= Ludwig Lemcke =

German literary historian and romanist (1816–1884)

Ludwig Lemcke (25 December 1816 in Brandenburg an der Havel - 21 September 1884 in Giessen) was a German Romance philologist and literary historian.

He studied history, philology and languages at the University of Berlin, and from 1841 worked as a private scholar, and later as a schoolteacher, in Braunschweig. In 1862 he succeeded Adolf Ebert as an associate professor of modern languages and Western literature at the University of Marburg. In 1865 he attained a full professorship, and two years later, relocated as a professor to the University of Giessen. In 1873/74 he served as university rector.
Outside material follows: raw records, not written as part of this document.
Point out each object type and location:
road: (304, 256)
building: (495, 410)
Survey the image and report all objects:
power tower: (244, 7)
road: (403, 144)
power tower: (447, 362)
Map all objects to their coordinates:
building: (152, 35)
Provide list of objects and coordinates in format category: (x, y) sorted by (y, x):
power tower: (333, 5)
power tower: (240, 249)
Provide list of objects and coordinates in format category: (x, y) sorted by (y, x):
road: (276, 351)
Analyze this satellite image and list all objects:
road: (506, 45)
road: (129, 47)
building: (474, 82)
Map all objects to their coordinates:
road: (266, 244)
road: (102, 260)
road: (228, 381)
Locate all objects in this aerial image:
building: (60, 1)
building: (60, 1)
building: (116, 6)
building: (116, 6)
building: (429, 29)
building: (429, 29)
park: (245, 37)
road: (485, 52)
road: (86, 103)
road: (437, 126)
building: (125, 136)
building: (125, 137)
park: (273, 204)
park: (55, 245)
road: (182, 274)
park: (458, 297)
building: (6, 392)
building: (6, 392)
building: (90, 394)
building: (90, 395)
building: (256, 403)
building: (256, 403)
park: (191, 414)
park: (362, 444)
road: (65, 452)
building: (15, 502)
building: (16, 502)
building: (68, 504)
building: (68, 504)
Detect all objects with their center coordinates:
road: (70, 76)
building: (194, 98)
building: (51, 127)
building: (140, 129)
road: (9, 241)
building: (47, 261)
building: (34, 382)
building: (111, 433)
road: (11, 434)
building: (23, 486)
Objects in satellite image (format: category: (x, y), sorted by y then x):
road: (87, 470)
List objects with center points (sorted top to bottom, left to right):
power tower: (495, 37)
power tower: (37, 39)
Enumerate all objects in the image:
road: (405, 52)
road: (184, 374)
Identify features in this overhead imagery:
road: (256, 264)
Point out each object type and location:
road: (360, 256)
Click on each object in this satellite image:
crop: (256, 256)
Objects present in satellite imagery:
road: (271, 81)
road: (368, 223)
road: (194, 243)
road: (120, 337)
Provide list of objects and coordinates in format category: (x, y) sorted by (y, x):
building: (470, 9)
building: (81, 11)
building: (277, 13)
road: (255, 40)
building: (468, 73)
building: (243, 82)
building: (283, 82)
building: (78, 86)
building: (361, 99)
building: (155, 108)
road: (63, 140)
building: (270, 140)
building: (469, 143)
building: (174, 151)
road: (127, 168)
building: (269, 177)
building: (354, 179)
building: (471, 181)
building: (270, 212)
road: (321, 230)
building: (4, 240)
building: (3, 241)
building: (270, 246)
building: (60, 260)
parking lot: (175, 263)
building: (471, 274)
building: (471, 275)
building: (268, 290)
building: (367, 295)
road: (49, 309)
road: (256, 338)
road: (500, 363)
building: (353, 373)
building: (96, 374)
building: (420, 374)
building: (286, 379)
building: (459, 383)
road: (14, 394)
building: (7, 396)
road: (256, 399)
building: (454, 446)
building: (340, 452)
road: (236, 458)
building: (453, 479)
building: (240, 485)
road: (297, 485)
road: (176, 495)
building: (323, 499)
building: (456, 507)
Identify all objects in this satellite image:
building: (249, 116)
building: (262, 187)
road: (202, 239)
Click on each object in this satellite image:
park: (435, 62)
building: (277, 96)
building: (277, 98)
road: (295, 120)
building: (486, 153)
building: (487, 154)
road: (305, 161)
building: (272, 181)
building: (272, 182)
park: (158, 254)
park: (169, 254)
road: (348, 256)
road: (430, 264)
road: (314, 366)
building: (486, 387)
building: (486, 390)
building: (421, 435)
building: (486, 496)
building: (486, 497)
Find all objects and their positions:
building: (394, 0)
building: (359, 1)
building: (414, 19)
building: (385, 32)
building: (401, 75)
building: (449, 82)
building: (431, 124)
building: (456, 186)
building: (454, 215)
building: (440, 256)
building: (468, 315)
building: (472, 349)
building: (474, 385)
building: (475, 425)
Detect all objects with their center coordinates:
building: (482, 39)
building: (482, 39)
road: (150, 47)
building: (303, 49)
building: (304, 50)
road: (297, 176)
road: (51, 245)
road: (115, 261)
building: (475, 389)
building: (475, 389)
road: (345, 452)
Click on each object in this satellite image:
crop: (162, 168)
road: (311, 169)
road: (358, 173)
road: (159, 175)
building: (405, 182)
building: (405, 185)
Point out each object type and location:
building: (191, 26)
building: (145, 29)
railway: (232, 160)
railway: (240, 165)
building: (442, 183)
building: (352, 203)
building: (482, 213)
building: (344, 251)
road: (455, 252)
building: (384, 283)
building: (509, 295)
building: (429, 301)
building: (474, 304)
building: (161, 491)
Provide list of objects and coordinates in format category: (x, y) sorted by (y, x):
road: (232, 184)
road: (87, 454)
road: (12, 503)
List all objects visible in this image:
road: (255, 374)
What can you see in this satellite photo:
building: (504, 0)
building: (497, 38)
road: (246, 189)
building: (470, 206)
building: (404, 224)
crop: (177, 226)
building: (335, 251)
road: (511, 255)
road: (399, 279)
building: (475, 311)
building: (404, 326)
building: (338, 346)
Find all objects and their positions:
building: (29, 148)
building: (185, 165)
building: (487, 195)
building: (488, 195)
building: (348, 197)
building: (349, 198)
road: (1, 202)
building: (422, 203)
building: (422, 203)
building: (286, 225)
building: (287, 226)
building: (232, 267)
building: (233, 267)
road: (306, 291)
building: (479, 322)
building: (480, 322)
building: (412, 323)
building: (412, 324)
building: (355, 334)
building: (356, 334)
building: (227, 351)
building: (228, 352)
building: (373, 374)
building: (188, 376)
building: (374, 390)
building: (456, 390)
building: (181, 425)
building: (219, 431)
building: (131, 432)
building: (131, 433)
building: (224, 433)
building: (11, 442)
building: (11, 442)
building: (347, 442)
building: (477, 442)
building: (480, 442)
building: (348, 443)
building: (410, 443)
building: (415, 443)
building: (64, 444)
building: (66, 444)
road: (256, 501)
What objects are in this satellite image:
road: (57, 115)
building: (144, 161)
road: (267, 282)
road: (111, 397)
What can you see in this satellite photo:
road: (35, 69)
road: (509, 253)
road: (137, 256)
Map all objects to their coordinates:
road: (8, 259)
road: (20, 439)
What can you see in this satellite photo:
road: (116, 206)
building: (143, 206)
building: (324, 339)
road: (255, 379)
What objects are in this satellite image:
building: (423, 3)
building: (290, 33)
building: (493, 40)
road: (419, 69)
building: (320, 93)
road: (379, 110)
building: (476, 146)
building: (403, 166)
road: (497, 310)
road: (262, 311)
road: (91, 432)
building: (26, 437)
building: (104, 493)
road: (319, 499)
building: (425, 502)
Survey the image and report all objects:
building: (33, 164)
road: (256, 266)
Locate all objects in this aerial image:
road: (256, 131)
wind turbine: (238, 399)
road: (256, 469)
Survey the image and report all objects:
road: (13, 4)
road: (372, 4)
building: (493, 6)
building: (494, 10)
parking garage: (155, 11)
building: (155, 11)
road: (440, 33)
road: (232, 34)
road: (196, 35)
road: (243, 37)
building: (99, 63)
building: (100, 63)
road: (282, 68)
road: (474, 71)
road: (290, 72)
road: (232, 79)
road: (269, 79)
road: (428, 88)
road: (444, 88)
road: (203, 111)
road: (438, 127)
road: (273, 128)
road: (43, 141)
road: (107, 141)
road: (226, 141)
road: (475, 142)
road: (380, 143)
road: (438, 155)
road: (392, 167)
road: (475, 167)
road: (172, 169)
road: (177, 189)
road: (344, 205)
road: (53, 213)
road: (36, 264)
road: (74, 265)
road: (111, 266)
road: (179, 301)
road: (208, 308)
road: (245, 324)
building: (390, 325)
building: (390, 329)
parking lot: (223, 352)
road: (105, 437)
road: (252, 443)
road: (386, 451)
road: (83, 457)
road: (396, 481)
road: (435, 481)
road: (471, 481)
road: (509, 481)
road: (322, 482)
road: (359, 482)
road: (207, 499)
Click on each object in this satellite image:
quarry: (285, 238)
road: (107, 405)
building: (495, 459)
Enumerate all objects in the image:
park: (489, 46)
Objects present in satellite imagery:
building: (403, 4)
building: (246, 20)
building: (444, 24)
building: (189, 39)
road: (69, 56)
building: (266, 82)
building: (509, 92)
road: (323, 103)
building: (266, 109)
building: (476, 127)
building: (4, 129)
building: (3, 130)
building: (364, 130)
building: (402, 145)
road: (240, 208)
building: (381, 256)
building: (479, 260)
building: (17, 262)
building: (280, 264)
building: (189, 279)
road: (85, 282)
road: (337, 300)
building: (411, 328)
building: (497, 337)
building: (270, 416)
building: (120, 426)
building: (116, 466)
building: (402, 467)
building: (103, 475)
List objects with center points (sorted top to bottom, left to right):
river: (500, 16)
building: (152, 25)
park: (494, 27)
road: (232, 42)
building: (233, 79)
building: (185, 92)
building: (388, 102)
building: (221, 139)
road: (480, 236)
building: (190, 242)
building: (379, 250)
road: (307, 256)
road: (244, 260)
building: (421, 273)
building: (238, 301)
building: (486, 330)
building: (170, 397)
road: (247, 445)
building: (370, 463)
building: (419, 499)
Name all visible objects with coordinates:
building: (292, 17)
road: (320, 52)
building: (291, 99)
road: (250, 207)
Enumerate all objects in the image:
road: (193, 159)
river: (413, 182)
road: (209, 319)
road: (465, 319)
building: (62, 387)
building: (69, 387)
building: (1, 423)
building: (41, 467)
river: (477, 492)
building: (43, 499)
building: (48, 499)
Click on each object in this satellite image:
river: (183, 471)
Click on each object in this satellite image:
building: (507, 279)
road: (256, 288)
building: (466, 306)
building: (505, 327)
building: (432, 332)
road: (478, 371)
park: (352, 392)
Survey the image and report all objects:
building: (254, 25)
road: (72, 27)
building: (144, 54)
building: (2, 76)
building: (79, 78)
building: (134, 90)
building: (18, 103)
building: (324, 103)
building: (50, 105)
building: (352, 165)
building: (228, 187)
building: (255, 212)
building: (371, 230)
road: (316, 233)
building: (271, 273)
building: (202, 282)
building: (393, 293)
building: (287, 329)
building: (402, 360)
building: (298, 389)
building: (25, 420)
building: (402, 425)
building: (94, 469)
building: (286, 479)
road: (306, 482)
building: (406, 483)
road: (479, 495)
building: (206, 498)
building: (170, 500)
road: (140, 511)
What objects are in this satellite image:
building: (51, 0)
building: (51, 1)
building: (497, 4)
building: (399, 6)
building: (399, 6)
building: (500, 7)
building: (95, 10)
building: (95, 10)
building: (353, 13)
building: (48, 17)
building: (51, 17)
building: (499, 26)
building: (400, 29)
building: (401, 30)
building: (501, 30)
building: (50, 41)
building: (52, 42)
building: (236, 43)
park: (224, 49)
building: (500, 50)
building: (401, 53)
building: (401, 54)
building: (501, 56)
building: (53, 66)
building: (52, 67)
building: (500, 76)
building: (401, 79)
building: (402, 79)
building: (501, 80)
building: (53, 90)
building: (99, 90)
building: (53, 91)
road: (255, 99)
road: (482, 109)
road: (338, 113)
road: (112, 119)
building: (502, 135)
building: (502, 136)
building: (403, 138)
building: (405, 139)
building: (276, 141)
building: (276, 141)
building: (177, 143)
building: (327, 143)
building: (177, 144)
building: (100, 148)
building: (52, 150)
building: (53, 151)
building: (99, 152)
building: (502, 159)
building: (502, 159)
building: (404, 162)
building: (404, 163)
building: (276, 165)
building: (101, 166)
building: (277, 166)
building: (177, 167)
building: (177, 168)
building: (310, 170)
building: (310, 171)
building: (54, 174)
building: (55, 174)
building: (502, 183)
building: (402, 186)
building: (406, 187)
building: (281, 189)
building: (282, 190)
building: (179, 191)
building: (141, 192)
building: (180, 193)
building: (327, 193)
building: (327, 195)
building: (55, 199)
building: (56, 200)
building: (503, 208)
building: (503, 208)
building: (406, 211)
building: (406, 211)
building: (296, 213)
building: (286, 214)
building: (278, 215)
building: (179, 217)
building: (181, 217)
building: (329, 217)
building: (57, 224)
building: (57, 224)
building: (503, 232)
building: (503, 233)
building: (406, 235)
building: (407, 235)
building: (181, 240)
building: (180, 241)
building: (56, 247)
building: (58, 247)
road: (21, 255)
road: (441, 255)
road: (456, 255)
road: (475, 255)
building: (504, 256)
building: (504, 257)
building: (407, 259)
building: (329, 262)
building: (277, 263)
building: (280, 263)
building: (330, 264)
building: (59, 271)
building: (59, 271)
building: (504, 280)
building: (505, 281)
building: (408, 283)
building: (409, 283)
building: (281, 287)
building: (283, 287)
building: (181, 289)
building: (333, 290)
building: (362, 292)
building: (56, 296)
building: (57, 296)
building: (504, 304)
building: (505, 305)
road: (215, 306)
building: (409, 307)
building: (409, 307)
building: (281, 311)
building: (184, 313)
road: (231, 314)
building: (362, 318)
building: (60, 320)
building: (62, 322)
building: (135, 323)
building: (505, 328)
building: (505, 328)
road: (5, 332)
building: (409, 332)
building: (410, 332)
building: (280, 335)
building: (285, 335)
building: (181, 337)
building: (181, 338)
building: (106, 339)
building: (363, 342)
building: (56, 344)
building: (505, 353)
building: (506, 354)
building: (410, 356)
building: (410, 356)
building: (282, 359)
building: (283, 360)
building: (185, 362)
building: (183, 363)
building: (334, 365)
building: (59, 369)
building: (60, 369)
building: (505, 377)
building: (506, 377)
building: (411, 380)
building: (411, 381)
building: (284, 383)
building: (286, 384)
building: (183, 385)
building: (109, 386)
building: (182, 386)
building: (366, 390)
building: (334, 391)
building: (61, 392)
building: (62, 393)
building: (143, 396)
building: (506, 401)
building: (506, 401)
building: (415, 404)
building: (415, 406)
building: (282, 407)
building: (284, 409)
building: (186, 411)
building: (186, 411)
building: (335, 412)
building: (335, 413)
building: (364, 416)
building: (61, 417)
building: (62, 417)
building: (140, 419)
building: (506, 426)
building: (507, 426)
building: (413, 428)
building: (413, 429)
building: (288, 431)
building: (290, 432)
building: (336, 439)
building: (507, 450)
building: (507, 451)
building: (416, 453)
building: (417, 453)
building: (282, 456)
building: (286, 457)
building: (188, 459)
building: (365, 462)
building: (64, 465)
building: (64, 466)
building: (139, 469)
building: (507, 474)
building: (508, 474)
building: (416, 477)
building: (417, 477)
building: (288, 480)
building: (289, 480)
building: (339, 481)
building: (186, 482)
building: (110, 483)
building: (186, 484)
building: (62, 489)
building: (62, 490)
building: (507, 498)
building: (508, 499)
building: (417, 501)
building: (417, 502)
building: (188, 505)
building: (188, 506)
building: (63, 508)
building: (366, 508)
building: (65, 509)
He was editor of the periodical, Jahrbuch für Romanische und Englische Literatur ("Yearbook of Romance and English Literature"), and the author of several articles in the Allgemeine Deutsche Biographie.

== Selected works ==
- Thomas Babington Macaulay's Geschichte von England seit dem Regierungsantritte Jacob des Zweiten, 1852 - Thomas Babington Macaulay's The History of England from the Accession of James the Second.
- Handbuch der spanischen Litteratur, 1855 - Handbook of Spanish literature.
- Die epische, lyrische und didaktische Poesie, 1855 - Epic, lyrical and didactic poetry.
- Shakspeare in seinem Verhältnisse zu Deutschland, 1864 - Shakespeare in his associations with Germany.
- Die Wechselbeziehungen zwischen Geisteswissenschaften und Naturwissenschaften, 1873 - The interrelations between the humanities and natural sciences.